I almost didn’t write this week but then I thought of Toni Morrison, scribbling away on her yellow legal paper all those early mornings.

I almost didn’t write this week but then I thought about how the sun burned my right breast through my T-shirt while I sunbathed on the balcony reading “Assata” on her birthday.

I almost didn’t write this week but then I saw a towering tree in the distance that persistently leans left, bucking tradition of all the others that surround it.

I almost didn’t write this week but then I saw my sister swing her twists while she gracefully spun and inverted on her pole, beckoning and inviting others to love themselves and her art.

I almost didn’t write this week but then I thought of my husband’s black and silver curls falling to the floor after holding it between my fingers, cutting new growth away.

I almost didn’t write this week but then I remembered how I sobbed in the shower when I heard a stranger talk about her miscarriages and her infertility.

I almost didn’t write this week but then I remembered how I deeply miss the hugs, kisses, the eye contact of people I love.

I almost didn’t write this week but then I opened a lipstick that made me smile wide when I painted my full lips the color of deep red wine.

I need to capture it because one day, hopefully many many years from now, I won’t be here to “almost” at all.

Go See This Film

On Saturday, a friend of mine asked me to go to the movies to see Toni Morrison: The Pieces I Am. My friend and I had tears in our eyes by the end. I scooted to the edge of my seat several times as if I was at a thriller. It has taken me a few days to process what I was feeling. Inspired? Challenged?
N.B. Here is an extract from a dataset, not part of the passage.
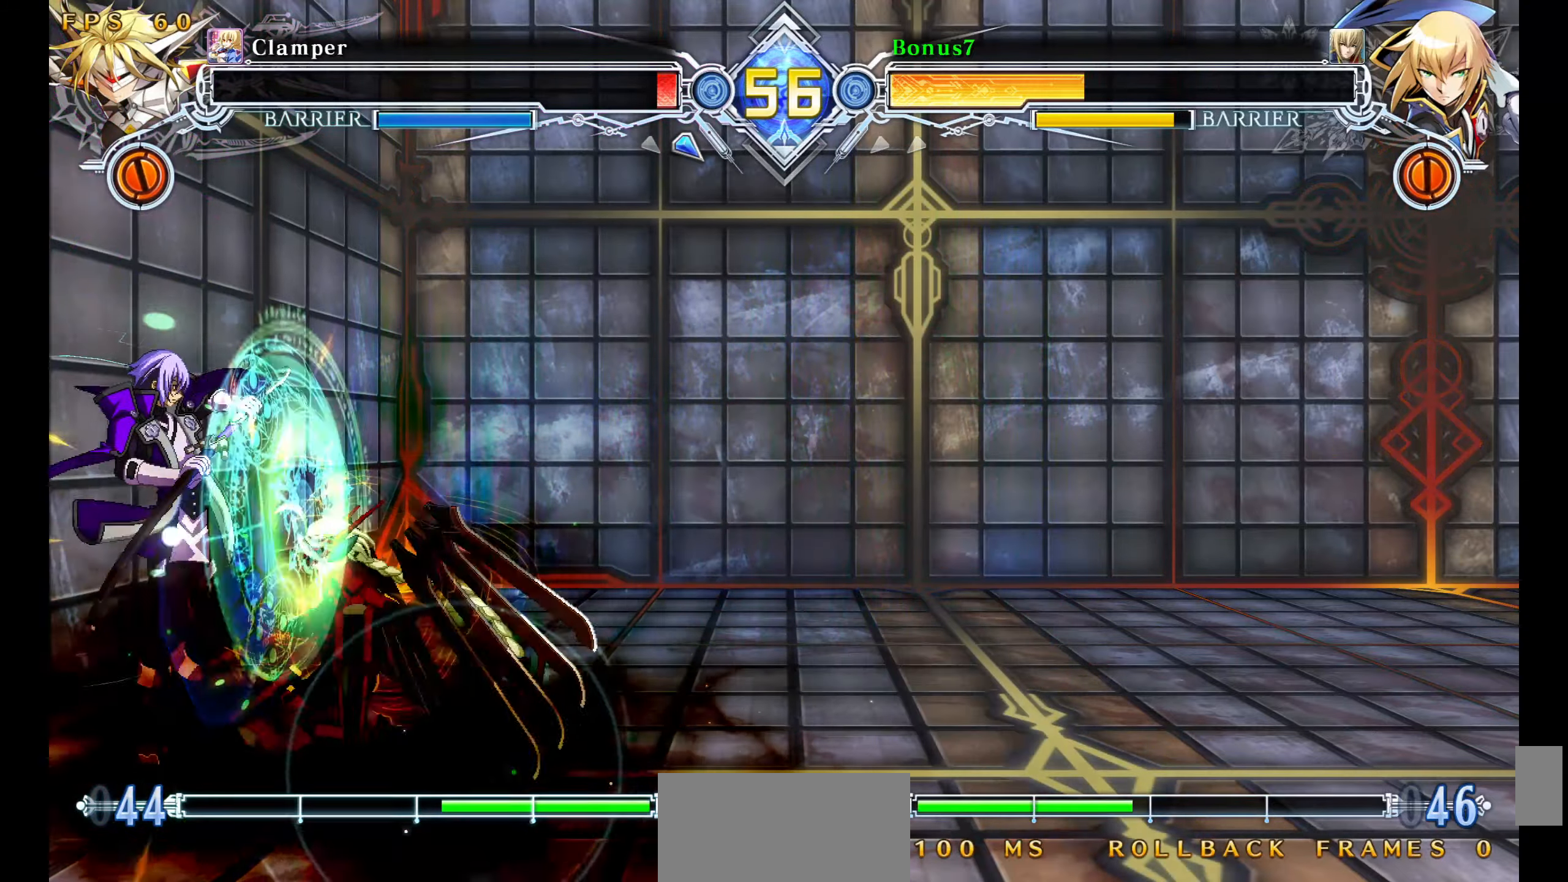
{"buttons": ["CROSS", "DPAD_RIGHT"], "events": [[267, "DPAD_DOWN", "up"], [284, "DPAD_LEFT", "up"], [284, "DPAD_RIGHT", "down"], [284, "SQUARE", "up"], [284, "TRIANGLE", "up"], [367, "DPAD_DOWN", "down"], [400, "DPAD_RIGHT", "up"], [434, "DPAD_RIGHT", "down"], [450, "CROSS", "down"], [484, "DPAD_DOWN", "up"]]}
Convicted?

I don’t have all of the right words that won’t be a regurgitation of scenes from the film.

So I will just say all of this:

It made me feel like I could write anything or work on one dream while lifting up the dreams of others or raise children or write from a place that doesn’t take the white male gaze into account or be unapologetic about wanting to be celebrated and unapologetic about my Blackness or my faith or turn down the volume of doubt in my own head or from others or be fiercely private or lay it all out there for the world to see and hear. Embrace the sunrise as I put pen to paper. It made me want to… everything.